▸ **Work instructions**: Only a number is expected: how many lines in the data below contain the word "rtype".

**** Listed entries

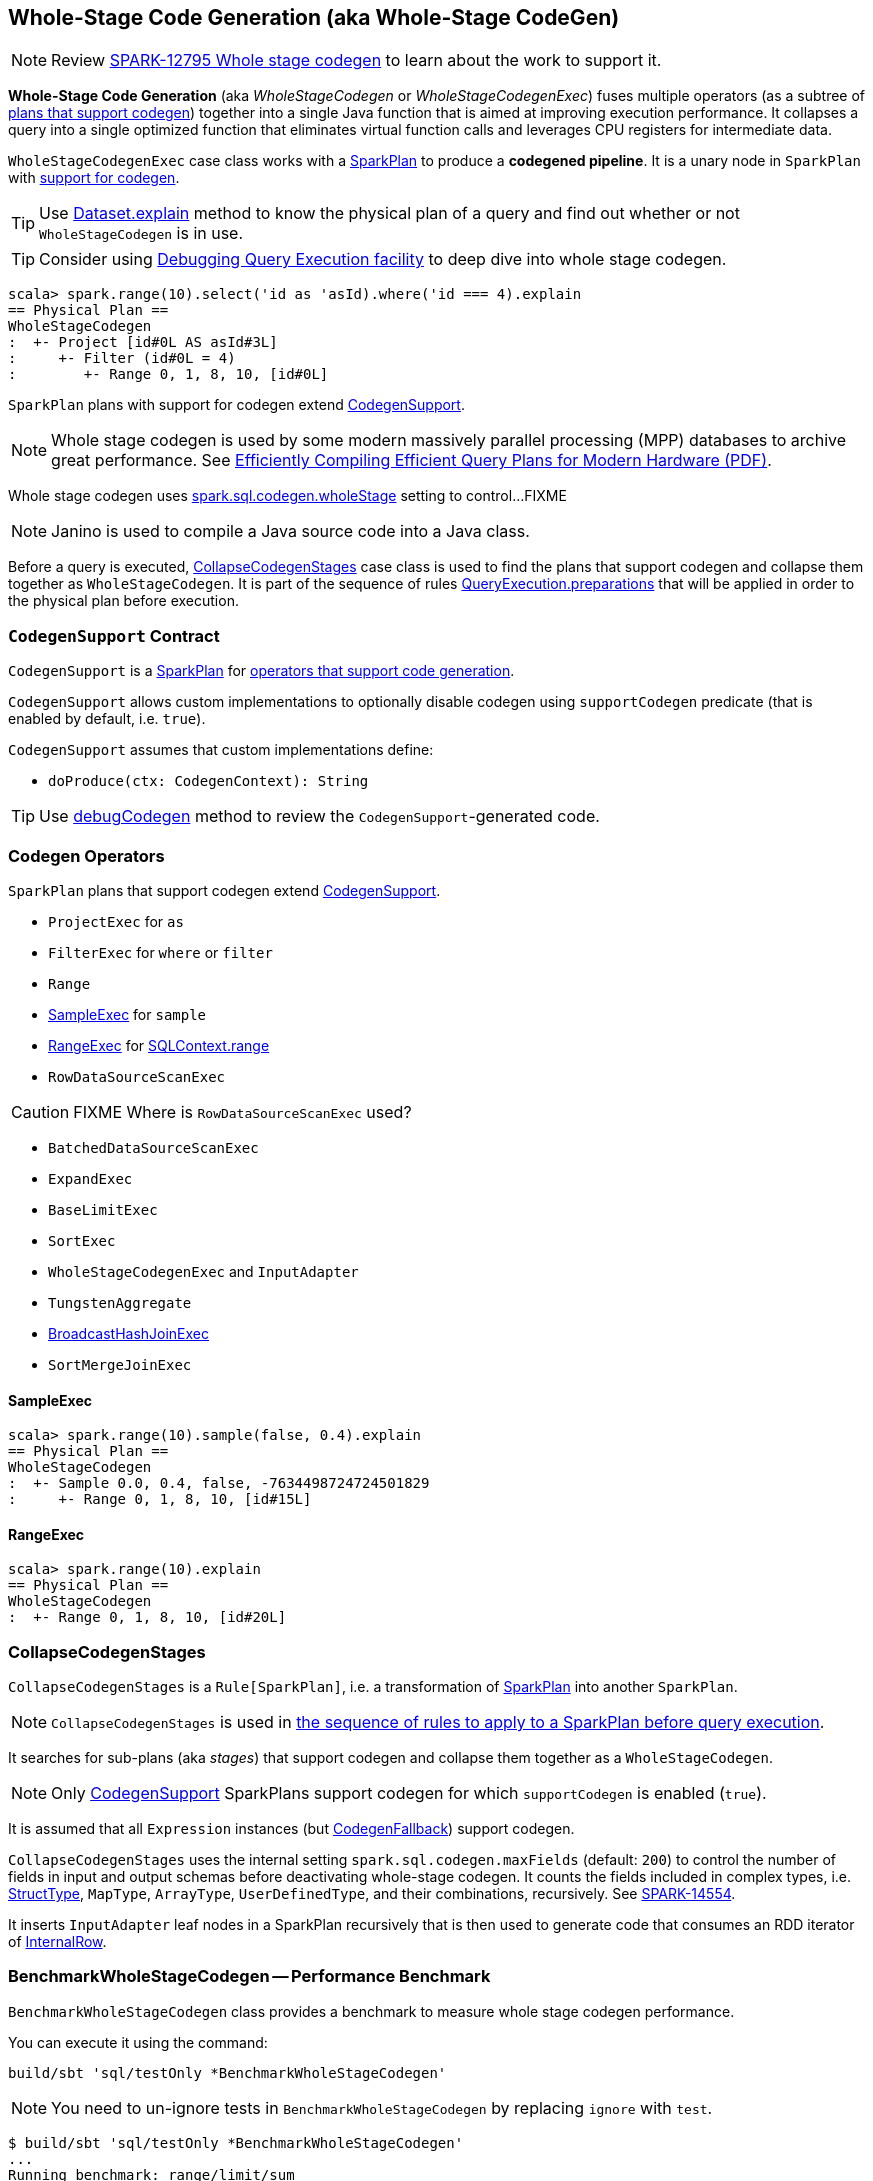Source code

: == [[WholeStageCodegen]][[WholeStageCodegenExec]] Whole-Stage Code Generation (aka Whole-Stage CodeGen)

NOTE: Review https://issues.apache.org/jira/browse/SPARK-12795[SPARK-12795 Whole stage codegen] to learn about the work to support it.

*Whole-Stage Code Generation* (aka _WholeStageCodegen_ or _WholeStageCodegenExec_) fuses multiple operators (as a subtree of <<CodegenSupport, plans that support codegen>>) together into a single Java function that is aimed at improving execution performance. It collapses a query into a single optimized function that eliminates virtual function calls and leverages CPU registers for intermediate data.

`WholeStageCodegenExec` case class works with a link:spark-sql-SparkPlan.adoc[SparkPlan] to produce a *codegened pipeline*. It is a unary node in `SparkPlan` with <<CodegenSupport, support for codegen>>.

TIP: Use link:spark-sql-Dataset.adoc#explain[Dataset.explain] method to know the physical plan of a query and find out whether or not `WholeStageCodegen` is in use.

TIP: Consider using link:spark-sql-debugging-execution.adoc[Debugging Query Execution facility] to deep dive into whole stage codegen.

[source, scala]
----
scala> spark.range(10).select('id as 'asId).where('id === 4).explain
== Physical Plan ==
WholeStageCodegen
:  +- Project [id#0L AS asId#3L]
:     +- Filter (id#0L = 4)
:        +- Range 0, 1, 8, 10, [id#0L]
----

`SparkPlan` plans with support for codegen extend <<CodegenSupport, CodegenSupport>>.

NOTE: Whole stage codegen is used by some modern massively parallel processing (MPP) databases to archive great performance. See http://www.vldb.org/pvldb/vol4/p539-neumann.pdf[Efficiently Compiling Efficient Query Plans for Modern Hardware (PDF)].

Whole stage codegen uses link:spark-sql-settings.adoc#spark.sql.codegen.wholeStage[spark.sql.codegen.wholeStage] setting to control...FIXME

NOTE: Janino is used to compile a Java source code into a Java class.

Before a query is executed, <<CollapseCodegenStages, CollapseCodegenStages>> case class is used to find the plans that support codegen and collapse them together as `WholeStageCodegen`. It is part of the sequence of rules link:spark-sql-QueryExecution.adoc#preparations[QueryExecution.preparations] that will be applied in order to the physical plan before execution.

=== [[CodegenSupport]] `CodegenSupport` Contract

`CodegenSupport` is a link:spark-sql-SparkPlan.adoc[SparkPlan] for <<operators, operators that support code generation>>.

`CodegenSupport` allows custom implementations to optionally disable codegen using `supportCodegen` predicate (that is enabled by default, i.e. `true`).

`CodegenSupport` assumes that custom implementations define:

* `doProduce(ctx: CodegenContext): String`

TIP: Use link:spark-sql-debugging-execution.adoc#debugCodegen[debugCodegen] method to review the ``CodegenSupport``-generated code.

=== [[operators]] Codegen Operators

`SparkPlan` plans that support codegen extend <<CodegenSupport, CodegenSupport>>.

* `ProjectExec` for `as`
* `FilterExec` for `where` or `filter`
* `Range`
* <<SampleExec, SampleExec>> for `sample`
* <<RangeExec, RangeExec>> for link:spark-sql-sqlcontext.adoc#range[SQLContext.range]
* `RowDataSourceScanExec`

CAUTION: FIXME Where is `RowDataSourceScanExec` used?

* `BatchedDataSourceScanExec`
* `ExpandExec`
* `BaseLimitExec`
* `SortExec`
* `WholeStageCodegenExec` and `InputAdapter`
* `TungstenAggregate`
* link:spark-sql-SparkPlan-BroadcastHashJoinExec.adoc[BroadcastHashJoinExec]
* `SortMergeJoinExec`

==== [[SampleExec]] SampleExec

[source, scala]
----
scala> spark.range(10).sample(false, 0.4).explain
== Physical Plan ==
WholeStageCodegen
:  +- Sample 0.0, 0.4, false, -7634498724724501829
:     +- Range 0, 1, 8, 10, [id#15L]
----

==== [[RangeExec]] RangeExec

[source, scala]
----
scala> spark.range(10).explain
== Physical Plan ==
WholeStageCodegen
:  +- Range 0, 1, 8, 10, [id#20L]
----

=== [[CollapseCodegenStages]] CollapseCodegenStages

`CollapseCodegenStages` is a `Rule[SparkPlan]`, i.e. a transformation of link:spark-sql-SparkPlan.adoc[SparkPlan] into another `SparkPlan`.

NOTE: `CollapseCodegenStages` is used in link:spark-sql-QueryExecution.adoc#preparations[the sequence of rules to apply to a SparkPlan before query execution].

It searches for sub-plans (aka _stages_) that support codegen and collapse them together as a `WholeStageCodegen`.

NOTE: Only <<CodegenSupport, CodegenSupport>> SparkPlans support codegen for which `supportCodegen` is enabled (`true`).

It is assumed that all `Expression` instances (but link:spark-sql-catalyst-Expression.adoc#CodegenFallback[CodegenFallback]) support codegen.

`CollapseCodegenStages` uses the internal setting `spark.sql.codegen.maxFields` (default: `200`) to control the number of fields in input and output schemas before deactivating whole-stage codegen. It counts the fields included in complex types, i.e. link:spark-sql-StructType.adoc[StructType], `MapType`, `ArrayType`, `UserDefinedType`, and their combinations, recursively. See https://issues.apache.org/jira/browse/SPARK-14554[SPARK-14554].

It inserts `InputAdapter` leaf nodes in a SparkPlan recursively that is then used to generate code that consumes an RDD iterator of link:spark-sql-InternalRow.adoc[InternalRow].

=== [[BenchmarkWholeStageCodegen]] BenchmarkWholeStageCodegen -- Performance Benchmark

`BenchmarkWholeStageCodegen` class provides a benchmark to measure whole stage codegen performance.

You can execute it using the command:

```
build/sbt 'sql/testOnly *BenchmarkWholeStageCodegen'
```

NOTE: You need to un-ignore tests in `BenchmarkWholeStageCodegen` by replacing `ignore` with `test`.

```
$ build/sbt 'sql/testOnly *BenchmarkWholeStageCodegen'
...
Running benchmark: range/limit/sum
  Running case: range/limit/sum codegen=false
22:55:23.028 WARN org.apache.hadoop.util.NativeCodeLoader: Unable to load native-hadoop library for your platform... using builtin-java classes where applicable
  Running case: range/limit/sum codegen=true

Java HotSpot(TM) 64-Bit Server VM 1.8.0_77-b03 on Mac OS X 10.10.5
Intel(R) Core(TM) i7-4870HQ CPU @ 2.50GHz

range/limit/sum:                    Best/Avg Time(ms)    Rate(M/s)   Per Row(ns)   Relative
-------------------------------------------------------------------------------------------
range/limit/sum codegen=false             376 /  433       1394.5           0.7       1.0X
range/limit/sum codegen=true              332 /  388       1581.3           0.6       1.1X

[info] - range/limit/sum (10 seconds, 74 milliseconds)
```
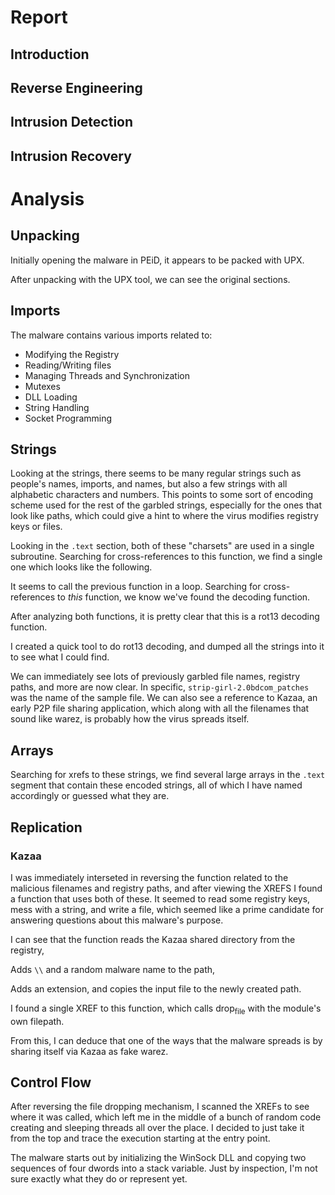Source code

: * Report
** Introduction
** Reverse Engineering
** Intrusion Detection
** Intrusion Recovery
* Analysis
** Unpacking
[[./doom-peid.png]]

Initially opening the malware in PEiD, it appears to be packed with
UPX.

[[./doom-unpacked.png]]

After unpacking with the UPX tool, we can see the original sections.
** Imports
[[./doom-imports.png]]

The malware contains various imports related to:
- Modifying the Registry
- Reading/Writing files
- Managing Threads and Synchronization
- Mutexes
- DLL Loading
- String Handling
- Socket Programming
** Strings
[[./doom-strings.png]]

Looking at the strings, there seems to be many regular strings such as
people's names, imports, and names, but also a few strings with all
alphabetic characters and numbers. This points to some sort of
encoding scheme used for the rest of the garbled strings, especially
for the ones that look like paths, which could give a hint to where
the virus modifies registry keys or files.

[[./doom-strings-xref.png]]

Looking in the =.text= section, both of these "charsets" are used in a
single subroutine. Searching for cross-references to this function, we
find a single one which looks like the following.

[[./doom-strings-main-before.png]]

It seems to call the previous function in a loop. Searching for
cross-references to /this/ function, we know we've found the decoding
function.

[[./doom-strings-main-xref.png]]

[[./doom-strings-main-xref-ex.png]]

After analyzing both functions, it is pretty clear that this is a
rot13 decoding function.

[[./doom-strings-main-after.png]]

[[./doom-strings-xref-after.png]]

I created a quick tool to do rot13 decoding, and dumped all the
strings into it to see what I could find.

[[./doom-rot13.png]]

We can immediately see lots of previously garbled file names, registry
paths, and more are now clear. In specific,
=strip-girl-2.0bdcom_patches= was the name of the sample file. We can
also see a reference to Kazaa, an early P2P file sharing application,
which along with all the filenames that sound like warez, is probably
how the virus spreads itself.
** Arrays
Searching for xrefs to these strings, we find several large arrays in
the =.text= segment that contain these encoded strings, all of which I
have named accordingly or guessed what they are.

[[./doom-arrays-emails.png]]

[[./doom-arrays-names.png]]

[[./doom-arrays-malware.png]]

[[./doom-arrays-domains.png]]
** Replication
*** Kazaa
I was immediately interseted in reversing the function related to the
malicious filenames and registry paths, and after viewing the XREFS I
found a function that uses both of these. It seemed to read some
registry keys, mess with a string, and write a file, which seemed like
a prime candidate for answering questions about this malware's
purpose.

I can see that the function reads the Kazaa shared directory from the
registry,

[[./doom-dropper-0.png]]

Adds =\\= and a random malware name to the path,

[[./doom-dropper-1.png]]

Adds an extension, and copies the input file to the newly created
path.

[[./doom-dropper-2.png]]

I found a single XREF to this function, which calls drop_file with the
module's own filepath.

[[./doom-dropper-self.png]]

From this, I can deduce that one of the ways that the malware spreads
is by sharing itself via Kazaa as fake warez.
** Control Flow
After reversing the file dropping mechanism, I scanned the XREFs to
see where it was called, which left me in the middle of a bunch of
random code creating and sleeping threads all over the place. I
decided to just take it from the top and trace the execution starting
at the entry point.

The malware starts out by initializing the WinSock DLL and copying two
sequences of four dwords into a stack variable. Just by inspection,
I'm not sure exactly what they do or represent yet.

[[./doom-trace-start.png]]

[[./doom-trace-start-dwords.png]]

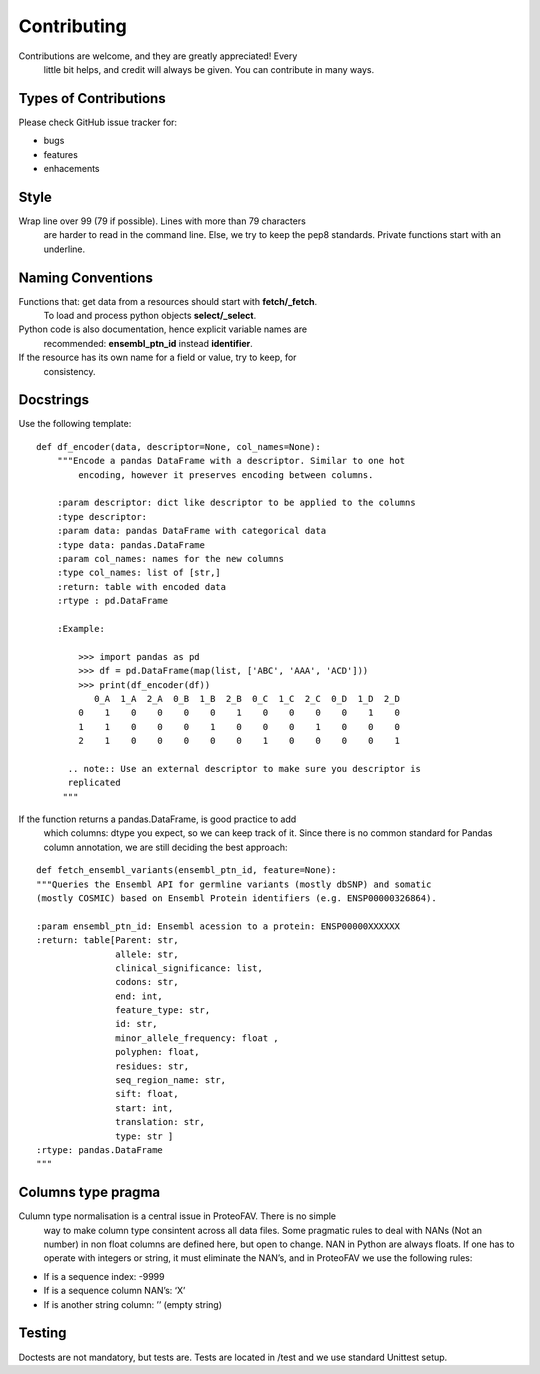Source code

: .. highlight:: shell

============
Contributing
============

Contributions are welcome, and they are greatly appreciated! Every
    little bit helps, and credit will always be given. You can
    contribute in many ways.

Types of Contributions
----------------------

Please check GitHub issue tracker for:

- bugs
- features
- enhacements

Style
-----

Wrap line over 99 (79 if possible). Lines with more than 79 characters
    are harder to read in the command line. Else, we try to keep the
    pep8 standards. Private functions start with an underline.

Naming Conventions
------------------

Functions that: get data from a resources should start with **fetch/\_fetch**.
 To load and process python objects **select/\_select**.

Python code is also documentation, hence explicit variable names are
    recommended: **ensembl\_ptn\_id** instead **identifier**.

If the resource has its own name for a field or value, try to keep, for
    consistency.

Docstrings
----------

Use the following template:

::

    def df_encoder(data, descriptor=None, col_names=None):
        """Encode a pandas DataFrame with a descriptor. Similar to one hot
            encoding, however it preserves encoding between columns.

        :param descriptor: dict like descriptor to be applied to the columns
        :type descriptor:
        :param data: pandas DataFrame with categorical data
        :type data: pandas.DataFrame
        :param col_names: names for the new columns
        :type col_names: list of [str,]
        :return: table with encoded data
        :rtype : pd.DataFrame

        :Example:

            >>> import pandas as pd
            >>> df = pd.DataFrame(map(list, ['ABC', 'AAA', 'ACD']))
            >>> print(df_encoder(df))
               0_A  1_A  2_A  0_B  1_B  2_B  0_C  1_C  2_C  0_D  1_D  2_D
            0    1    0    0    0    0    1    0    0    0    0    1    0
            1    1    0    0    0    1    0    0    0    1    0    0    0
            2    1    0    0    0    0    0    1    0    0    0    0    1

          .. note:: Use an external descriptor to make sure you descriptor is
          replicated
         """

If the function returns a pandas.DataFrame, is good practice to add
    which columns: dtype you expect, so we can keep track of it. Since
    there is no common standard for Pandas column annotation, we are
    still deciding the best approach:

::

    def fetch_ensembl_variants(ensembl_ptn_id, feature=None):
    """Queries the Ensembl API for germline variants (mostly dbSNP) and somatic
    (mostly COSMIC) based on Ensembl Protein identifiers (e.g. ENSP00000326864).

    :param ensembl_ptn_id: Ensembl acession to a protein: ENSP00000XXXXXX
    :return: table[Parent: str,
                   allele: str,
                   clinical_significance: list,
                   codons: str,
                   end: int,
                   feature_type: str,
                   id: str,
                   minor_allele_frequency: float ,
                   polyphen: float,
                   residues: str,
                   seq_region_name: str,
                   sift: float,
                   start: int,
                   translation: str,
                   type: str ]
    :rtype: pandas.DataFrame
    """

Columns type pragma
-------------------

Culumn type normalisation is a central issue in ProteoFAV. There is no simple
    way to make column type consintent across all data files. Some pragmatic
    rules to deal with NANs (Not an number) in non float columns are defined
    here, but open to change. NAN in Python are always floats. If one has to
    operate with integers or string, it must eliminate the NAN’s, and in
    ProteoFAV we use the following rules:

* If is a sequence index: -9999
* If is a sequence column NAN’s: ‘X’
* If is another string column: ’’ (empty string)

Testing
-------

Doctests are not mandatory, but tests are. Tests are located in /test
and we use standard Unittest setup.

********

▸ **Reply**: 2